Pretty standard AdMob (old doubleclick.net) requests really. Nothing unexpected here, they even try to minimise the amount of characters traveling over the network. How nice of them! Still they sent two requests every second. Below is an example of their querystring:

preqs:0
session_id:6944941379333807684
u_sd:2
seq_num:1
u_w:800
msid:com.onelouder.baconreader
js:afma-sdk-a-v6.2.1
mv:8016014.com.android.vending
isu:94888091071502DC8F18CE0A08CBFA79
cipa:1
bas_off:0
format:320x50_mb
oar:0
net:wi
app_name:38.android.com.onelouder.baconreader
hl:en
gnt:0
u_h:1232
carrier:
bas_on:0
ptime:0
u_audio:1
u_so:p
output:html
region:mobile_app
u_tz:60
client_sdk:1
ex:1
slotname:a14eb80d44ba957
caps:inlineVideo_interactiveVideo_mraid1_th_autoplay_mediation_sdkAdmobApiForAds_di
jsv:46

Ad Marvel

This by far was the worst offender. AdMarvel was a small mobile ad startup that was recently (in 2010) bought by Opera Software. The device performed 4 requests every second (where two requests were identical except for one querystring variable had changed, that is retrynum had been incremented from 0 to 1). Below is an example of one of their query string:

site_id:23206
partner_id:7b862efbe6c75952
timeout:5000
version:1.5
language:java
format:android
sdk_version:2.3.7.1
sdk_version_date:2013-02-04
sdk_supported:_admob_millennial_amazon
device_model:Nexus 10
device_name:JDQ39
device_systemversion:4.2.2
retrynum:0
excluded_banners:
device_orientation:portrait
device_connectivity:wifi
resolution_width:1600
max_image_width:1600
resolution_height:2464
max_image_height:2464
device_density:2.0
device_os:Android
adtype:banner
device_details:brand:google,model:Nexus 10,width:1600,height:2464,os:4.2.2,ua:Mozilla/5.0 (Linux; U; Android 4.2.2; en-gb; Nexus 10 Build/JDQ39) AppleWebKit/525.10+ (KHTML, like Gecko) Version/3.0.4 Mobile Safari/523.12.2
hardware_accelerated:true
target_params:UNIQUE_ID=>f780070d9537897a||GEOLOCATION=>59.4954954894955%2C-0.99682319125740403||bucket=>4||subreditname=>Front+Page||RTBID=>FBATTRID%3Ae939e527-35db-4e98-8d73-e05fead999b1||APP_VERSION=>2.8.1||RESPONSE_TYPE=>xml_with_xhtml||BNG=>0

What I find worrying here is (besides the size of the request) their final target_params variable which not only includes the ID for my device and exactly what part of the application I am viewing but also a pretty accurate GPS location (disabling GPS access for all apps got rid of that) and what looks to be Facebook related FBATTRID tag to serve ads from Facebook's MoPub Marketplace.
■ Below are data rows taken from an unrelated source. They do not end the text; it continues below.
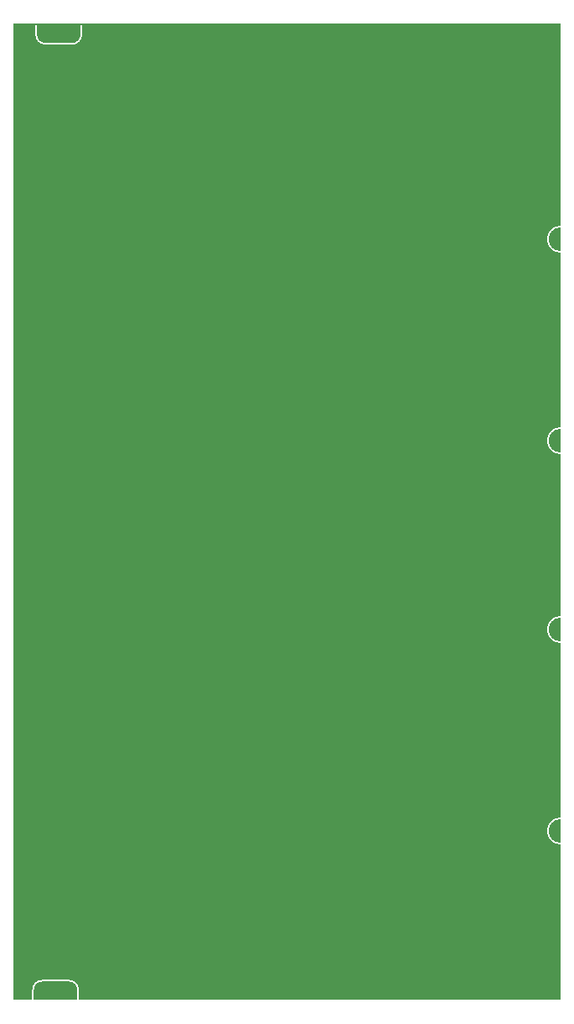
<source format=gbr>
G04 DipTrace 4.3.0.5*
G04 Board.gbr*
%MOMM*%
G04 #@! TF.FileFunction,Drawing,Board polygon*
G04 #@! TF.Part,Single*
%ADD12C,0.14*%
%FSLAX35Y35*%
G04*
G71*
G90*
G75*
G01*
G04 BoardPoly*
%LPD*%
G36*
X-1714500Y9667700D2*
X3810000D1*
Y-174600D1*
X-1714500D1*
Y9667700D1*
G37*
G04 BoardPoly Clear*
%LPC*%
X3810000Y7622500D2*
D12*
G03X3810000Y7368500I0J-127000D01*
G01*
Y5590500D2*
G03X3810000Y5336500I0J-127000D01*
G01*
Y3685500D2*
G03X3810000Y3431500I0J-127000D01*
G01*
Y1653503D2*
G03X3810000Y1399500I2J-127002D01*
G01*
X-1486803Y9556747D2*
G03X-1397000Y9466947I89800J0D01*
G01*
X-1031877Y9556750D2*
G02X-1121677Y9466947I-89800J-4D01*
G01*
X-1397000D2*
X-1121677D1*
X-1486803Y9652003D2*
Y9556747D1*
X-1031873Y9652000D2*
X-1031877Y9556750D1*
X-1518553Y-73920D2*
G02X-1428750Y15880I89805J-5D01*
G01*
X-1063627Y-73927D2*
G03X-1153427Y15880I-89805J1D01*
G01*
X-1428750D2*
X-1153427D1*
X-1518553Y-169180D2*
Y-73920D1*
X-1063623Y-169177D2*
X-1063627Y-73927D1*
M02*

</source>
Talk about being tracked between devices.

Conclusion

All of this activity was happening multiple times a second for all three advertising services on my device. So six times a second my device was communicating tracking information and requesting advertisements back.

One of the most battery draining activities is transmitting data through the air on a mobile device. Based on these three services it seems like the industry standard is to query twice every second which to me feels overly aggressive and costly on my battery charge.

So what are we really getting for free? How much money are we spending on electricity to power our devices that is then used directly to serve us advertisements?

Perhaps I should just buy the thing, probably cheaper in the long run!